Could you copy the records below, word for word, from the line with "genus: Verbesina" (that line included) through the end of the records, leaving the pictures out?

# START OF DATA SHOWN

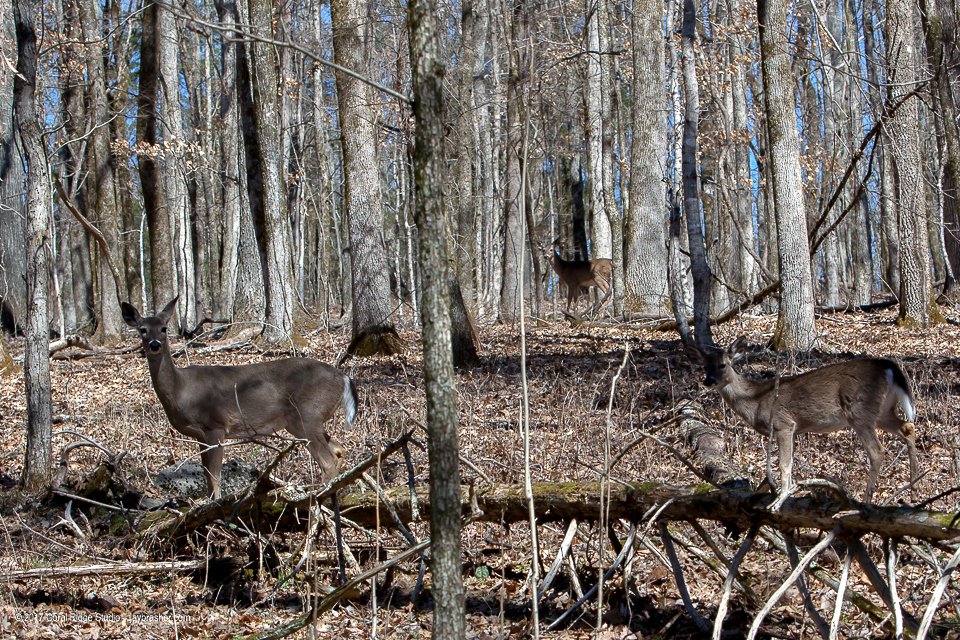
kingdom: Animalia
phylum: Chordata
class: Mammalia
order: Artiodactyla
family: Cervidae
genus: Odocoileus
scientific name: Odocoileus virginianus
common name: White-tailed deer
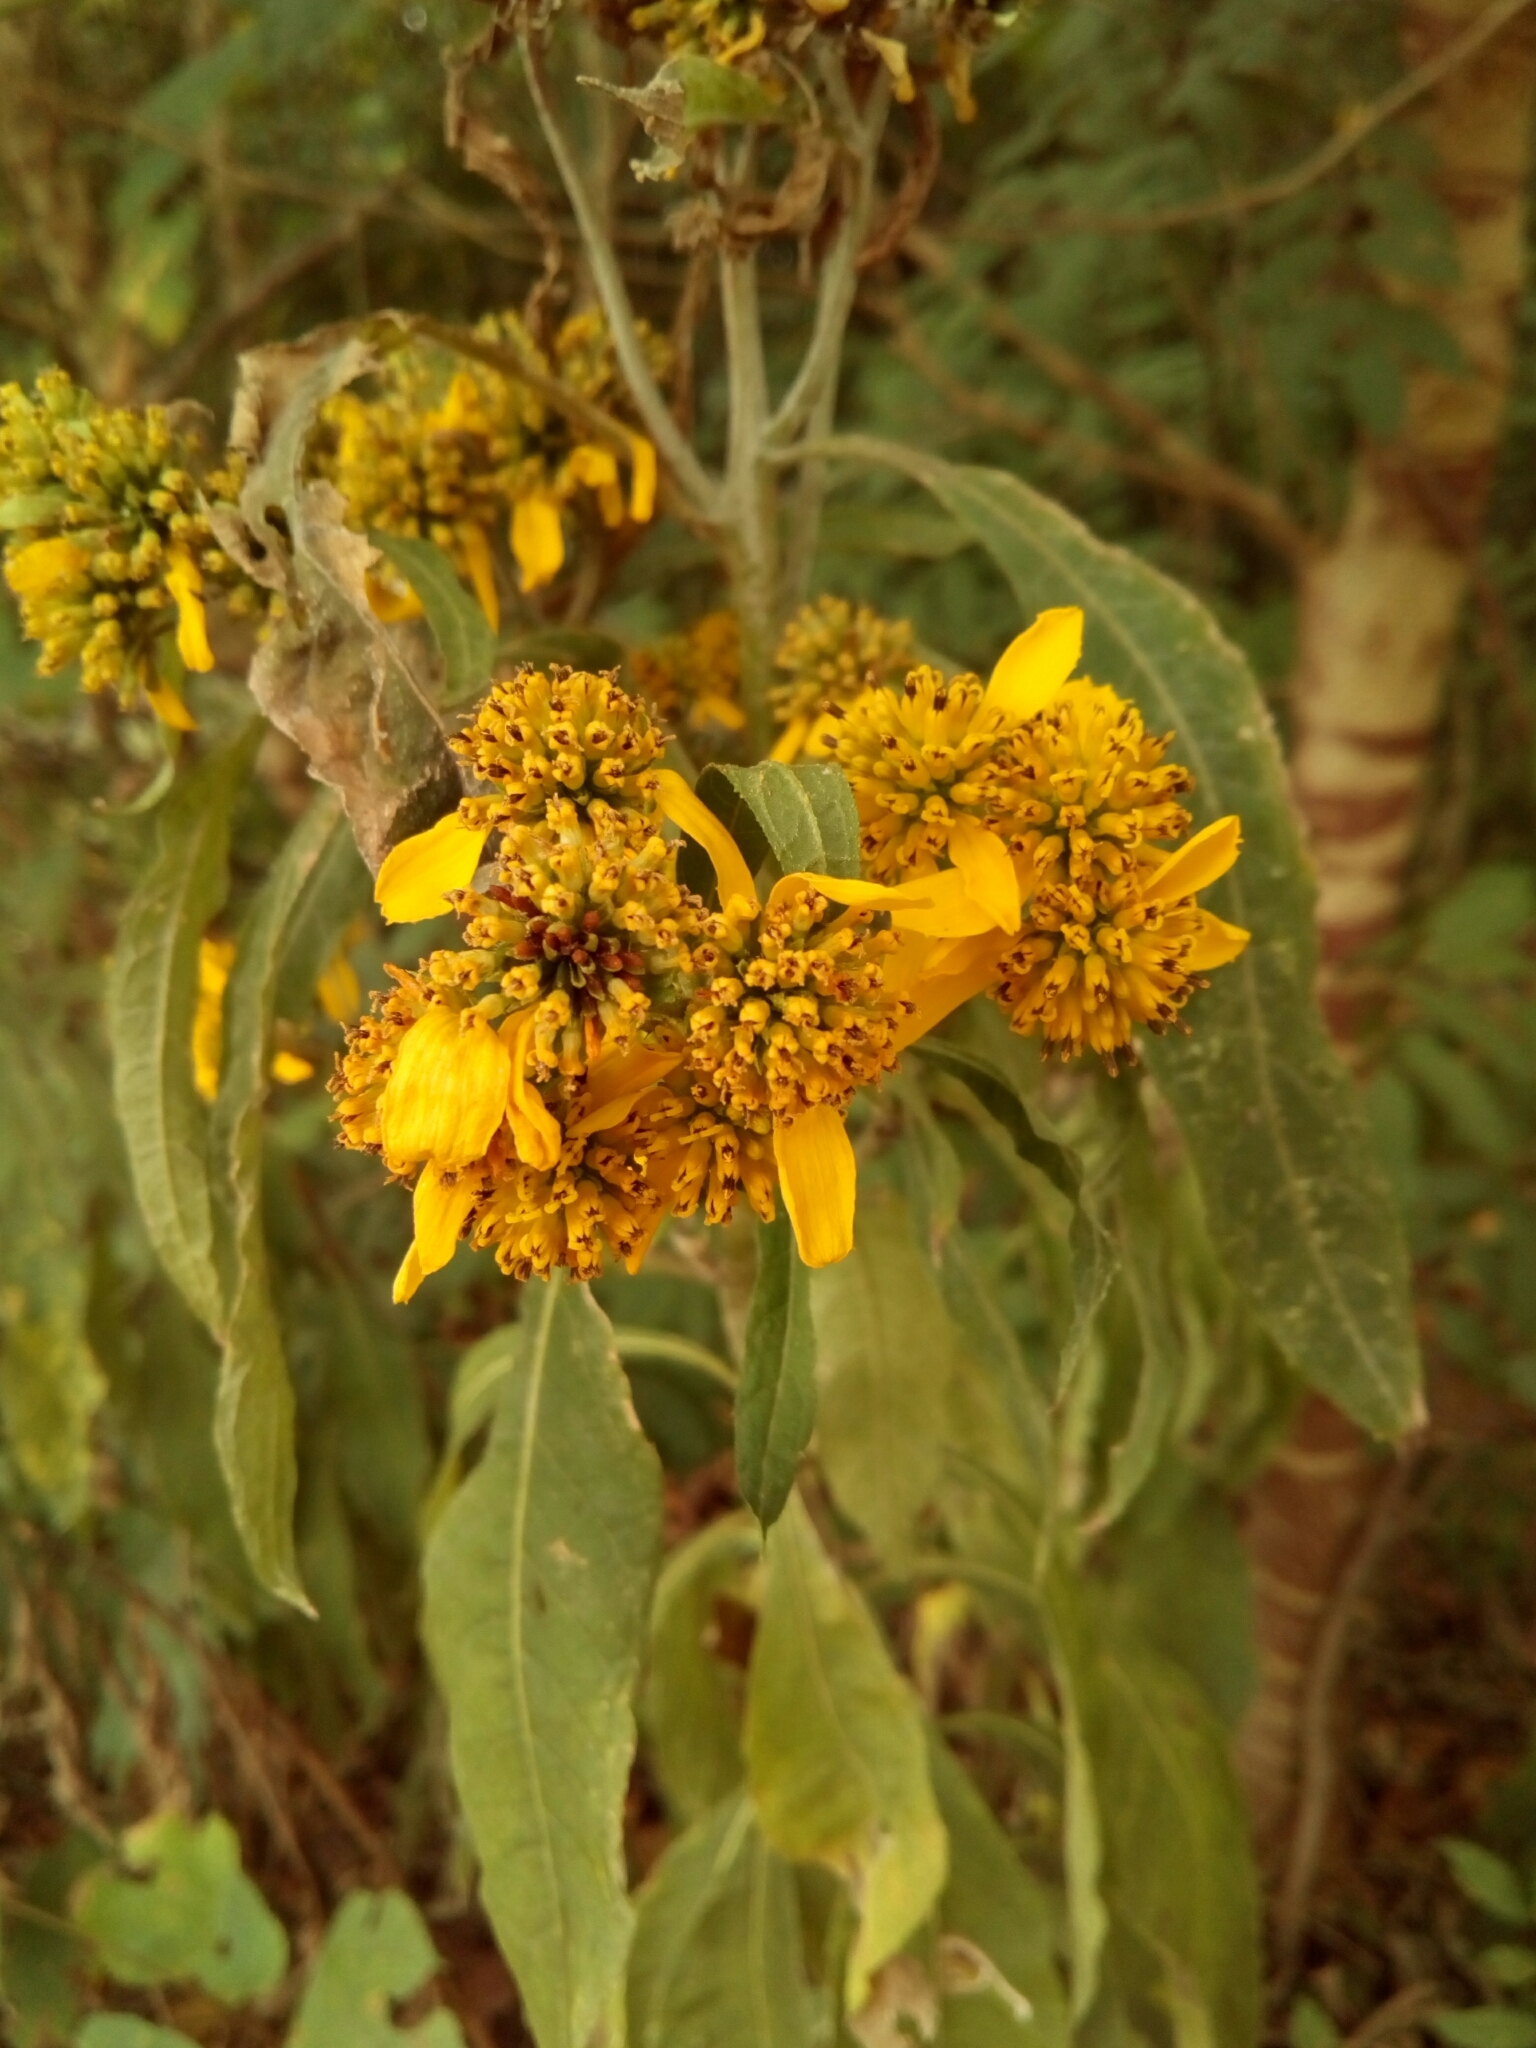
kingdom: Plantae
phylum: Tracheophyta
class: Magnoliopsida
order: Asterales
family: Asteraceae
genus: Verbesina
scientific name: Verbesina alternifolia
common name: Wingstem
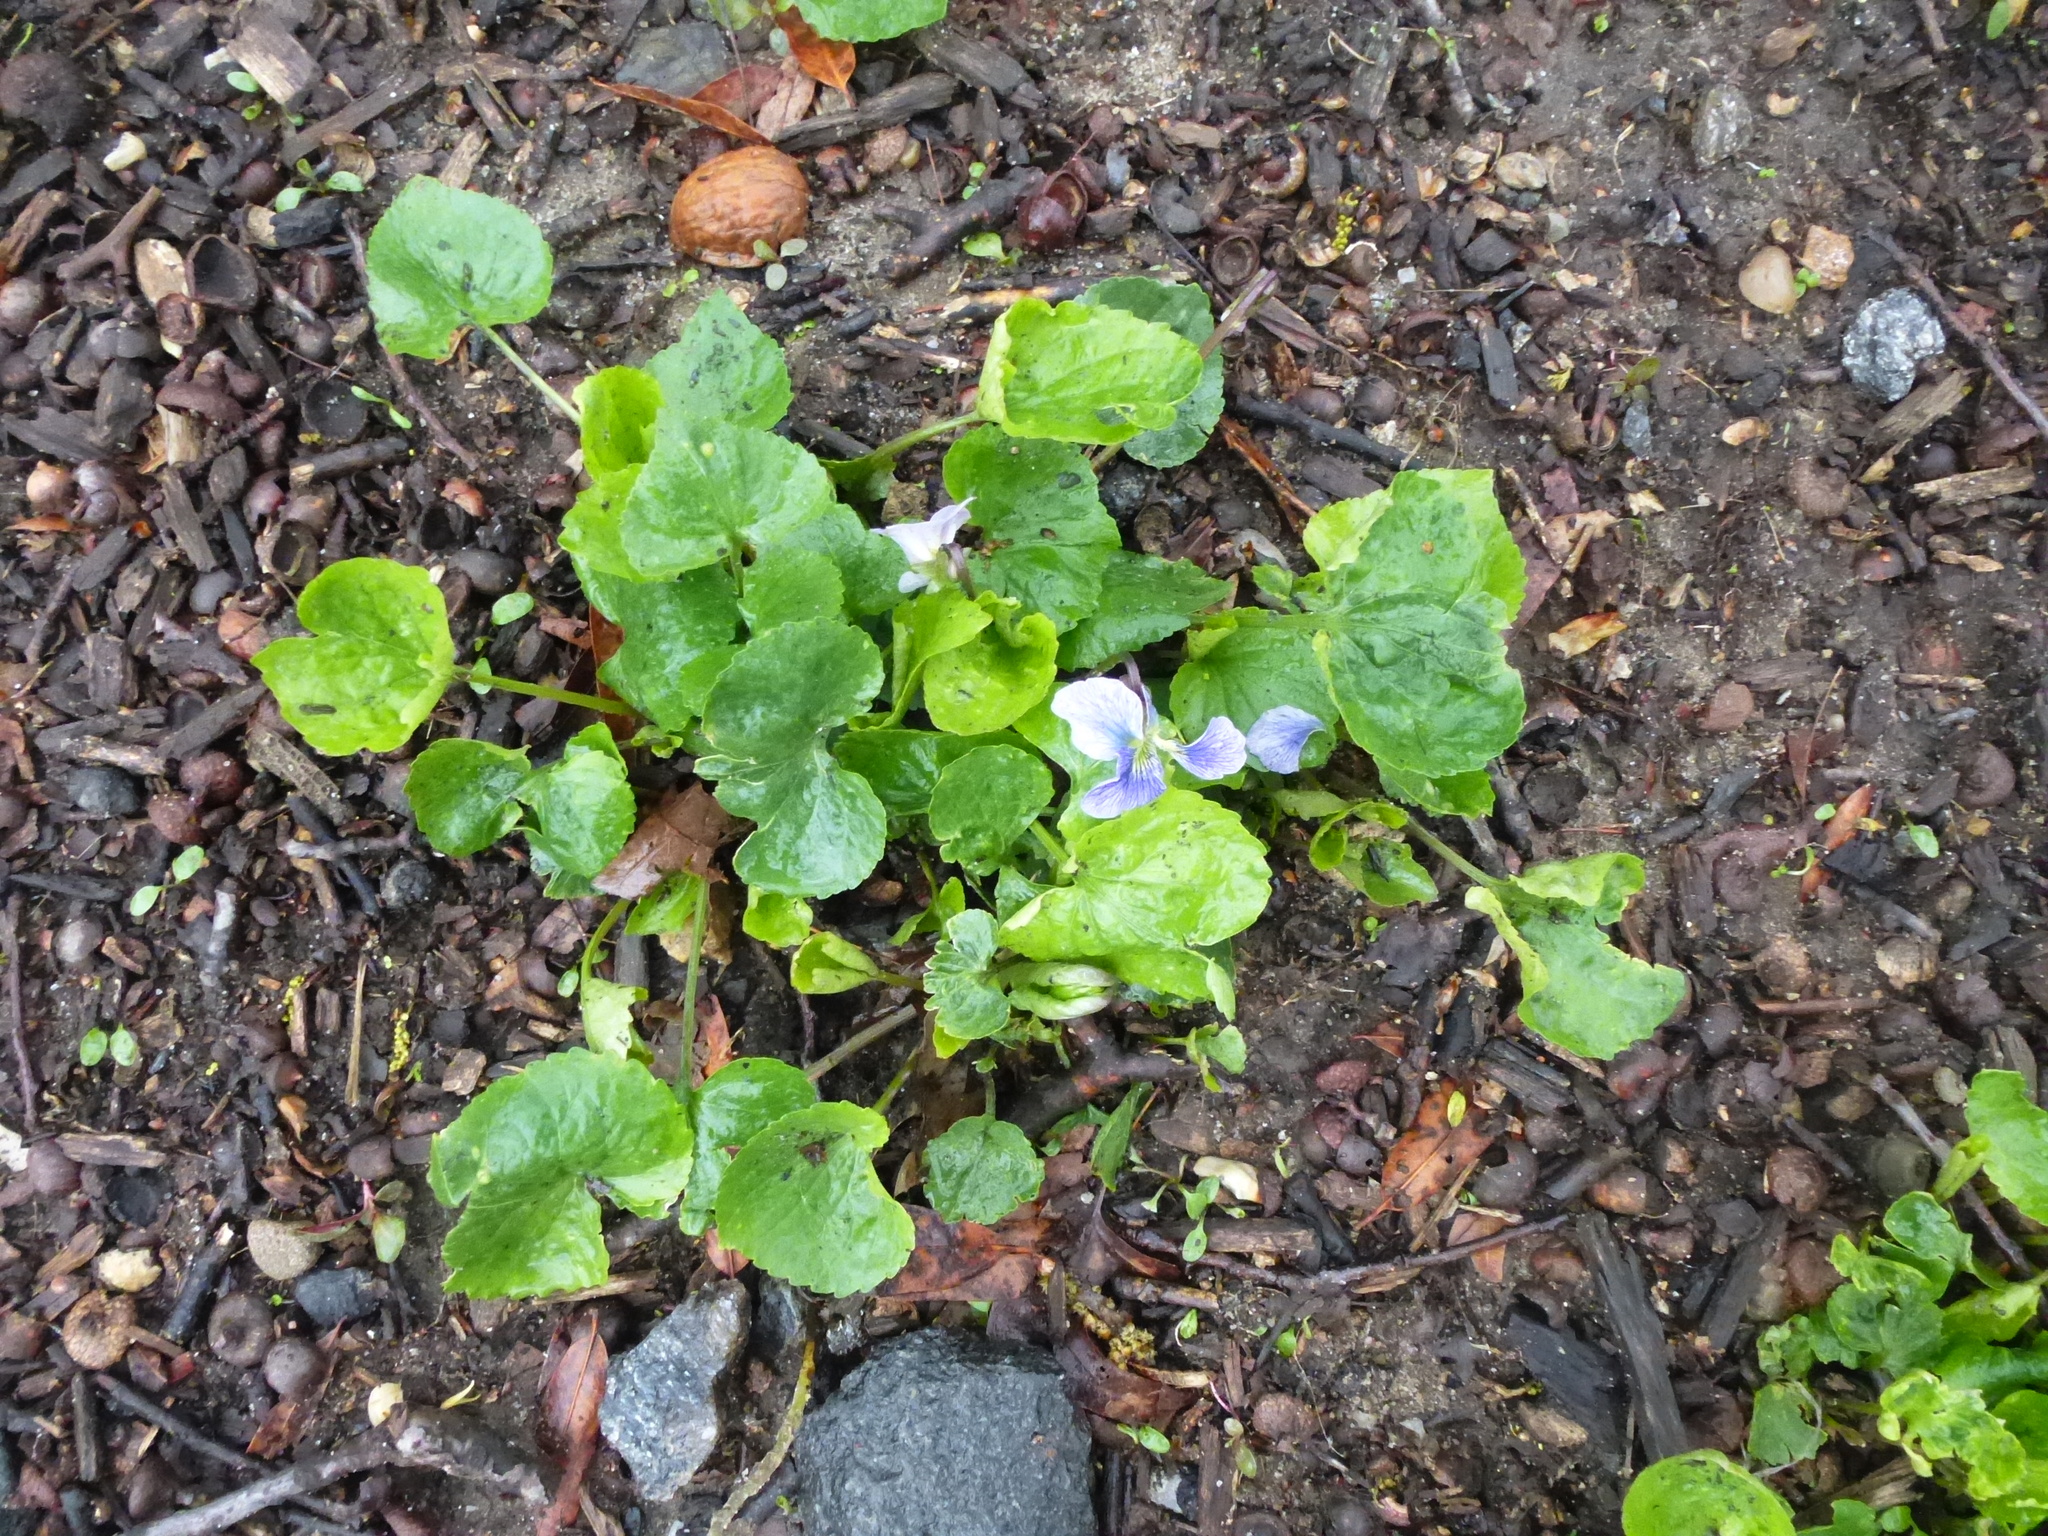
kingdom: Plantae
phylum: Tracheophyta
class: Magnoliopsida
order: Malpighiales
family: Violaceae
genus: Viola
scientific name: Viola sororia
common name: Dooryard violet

# END OF DATA SHOWN

**ANSWER TO THIS TASK:**
genus: Verbesina
scientific name: Verbesina alternifolia
common name: Wingstem
kingdom: Plantae
phylum: Tracheophyta
class: Magnoliopsida
order: Malpighiales
family: Violaceae
genus: Viola
scientific name: Viola sororia
common name: Dooryard violet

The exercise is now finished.